═════ RECORDED INFORMATION ═════

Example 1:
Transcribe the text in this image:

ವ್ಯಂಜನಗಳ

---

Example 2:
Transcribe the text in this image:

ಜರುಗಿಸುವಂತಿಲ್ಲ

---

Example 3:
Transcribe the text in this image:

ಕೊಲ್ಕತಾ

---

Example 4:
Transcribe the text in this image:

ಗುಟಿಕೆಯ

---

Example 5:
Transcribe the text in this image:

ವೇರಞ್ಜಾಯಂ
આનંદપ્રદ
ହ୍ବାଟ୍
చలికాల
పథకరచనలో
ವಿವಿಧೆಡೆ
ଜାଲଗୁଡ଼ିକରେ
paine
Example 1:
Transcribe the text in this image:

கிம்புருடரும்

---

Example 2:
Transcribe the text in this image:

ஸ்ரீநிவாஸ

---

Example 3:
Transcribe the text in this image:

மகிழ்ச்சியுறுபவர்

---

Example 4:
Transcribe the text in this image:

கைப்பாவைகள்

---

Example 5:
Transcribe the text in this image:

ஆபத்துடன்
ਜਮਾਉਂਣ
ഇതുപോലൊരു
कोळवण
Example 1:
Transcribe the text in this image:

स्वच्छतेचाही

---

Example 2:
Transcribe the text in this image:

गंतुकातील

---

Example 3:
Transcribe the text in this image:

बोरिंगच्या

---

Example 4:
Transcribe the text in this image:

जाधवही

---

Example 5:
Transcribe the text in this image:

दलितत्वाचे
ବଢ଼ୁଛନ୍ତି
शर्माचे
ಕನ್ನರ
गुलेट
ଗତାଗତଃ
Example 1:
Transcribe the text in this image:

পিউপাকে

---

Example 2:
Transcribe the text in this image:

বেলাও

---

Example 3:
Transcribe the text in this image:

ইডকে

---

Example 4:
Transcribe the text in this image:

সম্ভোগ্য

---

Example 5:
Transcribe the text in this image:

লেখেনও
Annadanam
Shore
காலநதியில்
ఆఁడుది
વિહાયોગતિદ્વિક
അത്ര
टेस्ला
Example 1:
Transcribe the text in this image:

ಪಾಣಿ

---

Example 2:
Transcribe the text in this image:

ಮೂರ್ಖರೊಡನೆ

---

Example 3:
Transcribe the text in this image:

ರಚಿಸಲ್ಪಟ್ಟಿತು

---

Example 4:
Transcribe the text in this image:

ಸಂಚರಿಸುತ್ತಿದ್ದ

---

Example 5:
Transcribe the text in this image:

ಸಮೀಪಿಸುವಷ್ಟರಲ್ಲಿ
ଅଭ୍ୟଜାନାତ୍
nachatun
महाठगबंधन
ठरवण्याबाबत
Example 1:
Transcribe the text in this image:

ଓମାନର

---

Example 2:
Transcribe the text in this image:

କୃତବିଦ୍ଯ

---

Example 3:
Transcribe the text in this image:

═════

→ WHAT IS ASKED: Rewrite all of the material above, replacing each occurrence of "Transcribe" with "Write out" and keeping everything else the same.

→ RESULT OF THIS TASK:
Example 1:
Write out the text in this image:

ವ್ಯಂಜನಗಳ

---

Example 2:
Write out the text in this image:

ಜರುಗಿಸುವಂತಿಲ್ಲ

---

Example 3:
Write out the text in this image:

ಕೊಲ್ಕತಾ

---

Example 4:
Write out the text in this image:

ಗುಟಿಕೆಯ

---

Example 5:
Write out the text in this image:

ವೇರಞ್ಜಾಯಂ
આનંદપ્રદ
ହ୍ବାଟ୍
చలికాల
పథకరచనలో
ವಿವಿಧೆಡೆ
ଜାଲଗୁଡ଼ିକରେ
paine
Example 1:
Write out the text in this image:

கிம்புருடரும்

---

Example 2:
Write out the text in this image:

ஸ்ரீநிவாஸ

---

Example 3:
Write out the text in this image:

மகிழ்ச்சியுறுபவர்

---

Example 4:
Write out the text in this image:

கைப்பாவைகள்

---

Example 5:
Write out the text in this image:

ஆபத்துடன்
ਜਮਾਉਂਣ
ഇതുപോലൊരു
कोळवण
Example 1:
Write out the text in this image:

स्वच्छतेचाही

---

Example 2:
Write out the text in this image:

गंतुकातील

---

Example 3:
Write out the text in this image:

बोरिंगच्या

---

Example 4:
Write out the text in this image:

जाधवही

---

Example 5:
Write out the text in this image:

दलितत्वाचे
ବଢ଼ୁଛନ୍ତି
शर्माचे
ಕನ್ನರ
गुलेट
ଗତାଗତଃ
Example 1:
Write out the text in this image:

পিউপাকে

---

Example 2:
Write out the text in this image:

বেলাও

---

Example 3:
Write out the text in this image:

ইডকে

---

Example 4:
Write out the text in this image:

সম্ভোগ্য

---

Example 5:
Write out the text in this image:

লেখেনও
Annadanam
Shore
காலநதியில்
ఆఁడుది
વિહાયોગતિદ્વિક
അത്ര
टेस्ला
Example 1:
Write out the text in this image:

ಪಾಣಿ

---

Example 2:
Write out the text in this image:

ಮೂರ್ಖರೊಡನೆ

---

Example 3:
Write out the text in this image:

ರಚಿಸಲ್ಪಟ್ಟಿತು

---

Example 4:
Write out the text in this image:

ಸಂಚರಿಸುತ್ತಿದ್ದ

---

Example 5:
Write out the text in this image:

ಸಮೀಪಿಸುವಷ್ಟರಲ್ಲಿ
ଅଭ୍ୟଜାନାତ୍
nachatun
महाठगबंधन
ठरवण्याबाबत
Example 1:
Write out the text in this image:

ଓମାନର

---

Example 2:
Write out the text in this image:

କୃତବିଦ୍ଯ

---

Example 3:
Write out the text in this image:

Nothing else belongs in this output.